Other speakers had different nightmares about location information. FTC lawyer Laura Berger said she’s especially concerned that wireless customers have little or no idea how their information is used by companies beyond the ones they know they're doing business with. “We need to improve the transparency of how consumer information is collected and used,” she said. Berger, from the commission’s Division of Privacy and Identity Protection, said “the big hurdle” is getting users to understand all the players, notably “the behind-the-scenes third parties,” and what they do.
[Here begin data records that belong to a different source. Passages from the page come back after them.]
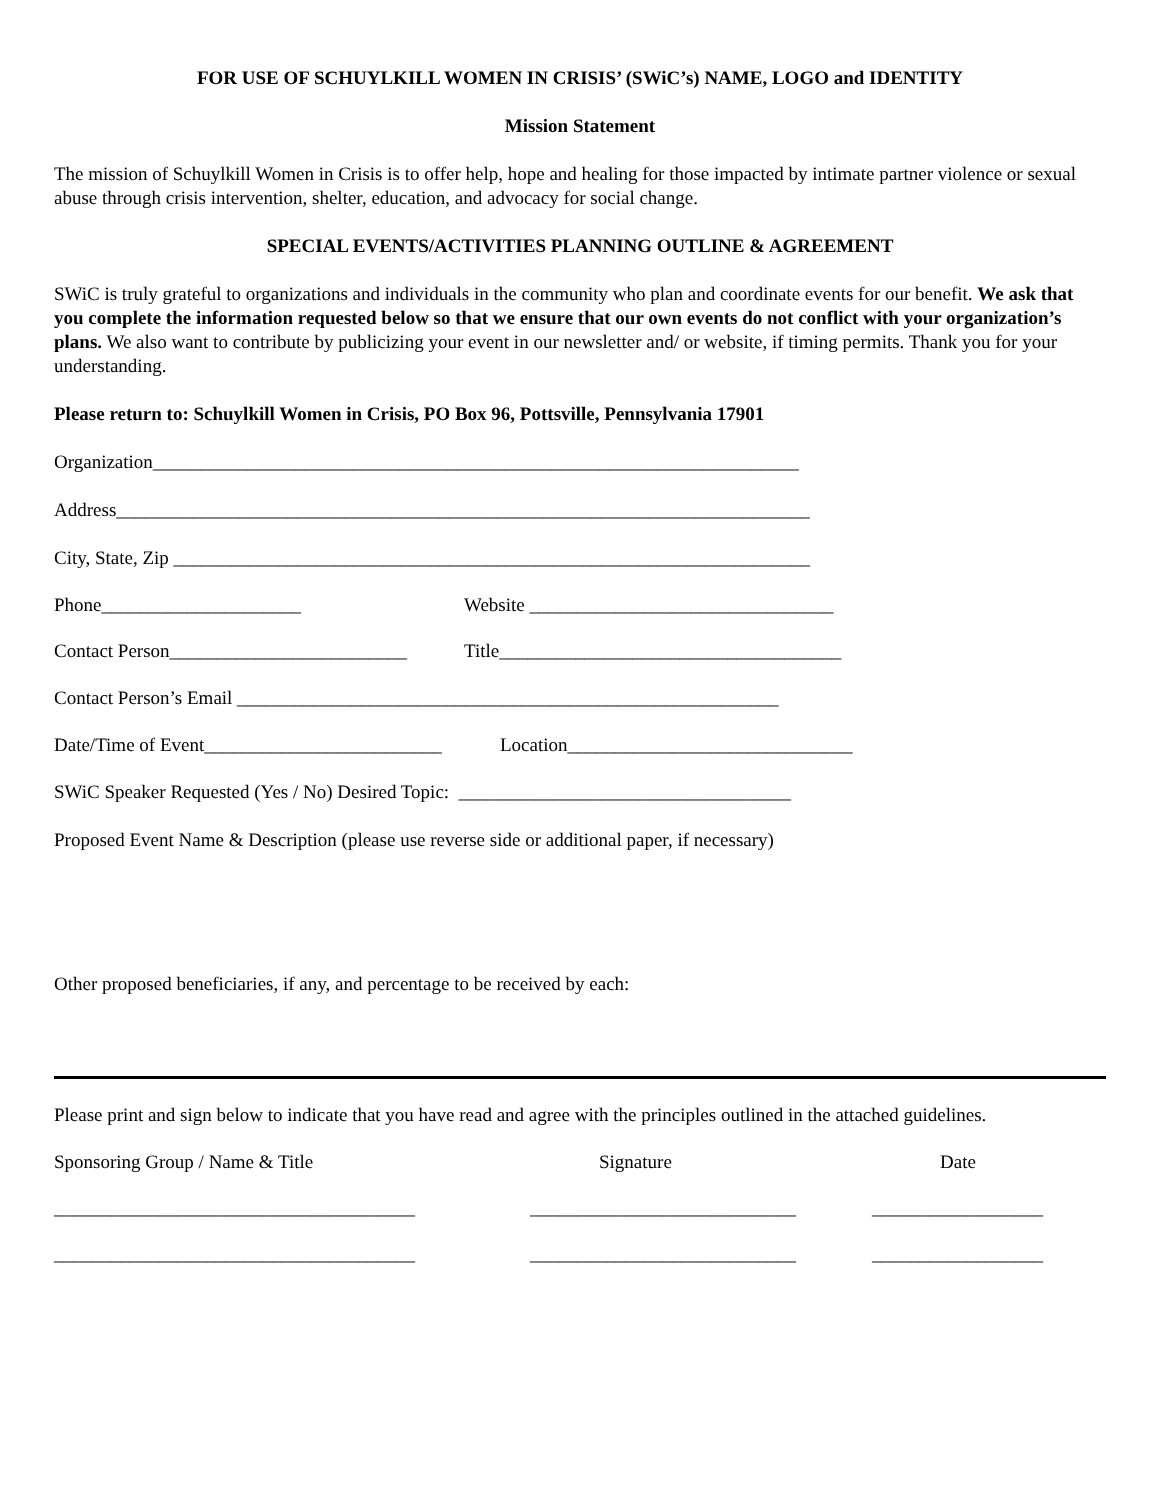FOR USE OF SCHUYLKILL WOMEN IN CRISIS’ (SWiC’s) NAME, LOGO and IDENTITY
Mission Statement
The mission of Schuylkill Women in Crisis is to offer help, hope and healing for those impacted by intimate partner violence or sexual abuse through crisis intervention, shelter, education, and advocacy for social change.
SPECIAL EVENTS/ACTIVITIES PLANNING OUTLINE & AGREEMENT
SWiC is truly grateful to organizations and individuals in the community who plan and coordinate events for our benefit. We ask that you complete the information requested below so that we ensure that our own events do not conflict with your organization’s plans. We also want to contribute by publicizing your event in our newsletter and/ or website, if timing permits. Thank you for your understanding.
Please return to: Schuylkill Women in Crisis, PO Box 96, Pottsville, Pennsylvania 17901
Organization____________________________________________________________________
Address_________________________________________________________________________
City, State, Zip ___________________________________________________________________
Phone_____________________ Website ________________________________
Contact Person_________________________ Title____________________________________
Contact Person’s Email _________________________________________________________
Date/Time of Event_________________________ Location______________________________
SWiC Speaker Requested (Yes / No) Desired Topic: ___________________________________
Proposed Event Name & Description (please use reverse side or additional paper, if necessary)
Other proposed beneficiaries, if any, and percentage to be received by each:
Please print and sign below to indicate that you have read and agree with the principles outlined in the attached guidelines.
Sponsoring Group / Name & Title Signature Date
______________________________________ ____________________________ __________________
______________________________________ ____________________________ __________________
Lynch said his biggest worry is the “user unknowingly broadcasting their location in a public way that has consequences for their safety,” especially with children. Chief Operating Officer Brian Knapp of the Loopt mobile social network said “a real concern of ours has always been an irresponsible company coming into the space and blowing it for everyone."
And “there is nothing that is off-limits to the government” when it wants information that companies have, Dempsey said. “That is legitimate. The government has compelling interests. … The question is what the standards should be” for turning over data “and the checks and balances.” The “rules are a hodge-podge of court decisions and statutes, both of which are out of step with the way the technology is used,” he said. Dempsey put in a pitch for the broad Digital Due Process coalition of companies, industry associations and advocacy groups that he assembled to press for rewriting the 14-year-old federal Electronics Communications Privacy Act.
"The complexity of the platform” in mobile -- involving carriers, device makers, browsers and applications in addition to publishers, advertisers and ad networks -- is “one of the major problems” in location privacy, Dempsey said. There’s a need “for more commonality across the industry and maybe some best practices,” he said. The set-up “cries out” for agreement across businesses about rules for proper behavior, Dempsey said. Knapp said, “There are great things happening at the platform level” to help users of iPhones and Android devices. But Dempsey said exposes by The Wall Street Journal have shown that the measures are often ineffective.
Knapp praised the FTC for emphasizing the value and importance of providing privacy information and choices at “teachable moments” -- in manageable doses as they become relevant in users’ dealings with companies and applications. The privacy framework put out by the FTC staff last month, “while not perfect, has some important points,” he said. The commission likes “to legislate a little with their guidelines and FAQs, but we let them get away with that,” Knapp said.
Broadband providers also have opportunities to provide education at the time of provisioning, Lynch said. Speakers criticized conventional privacy policies as not useful for most users, but Lynch emphasized the importance of meeting the needs of active consumers, who demand detailed information and want a good deal of choice. Privacy policies must be supplemented, not junked, he said.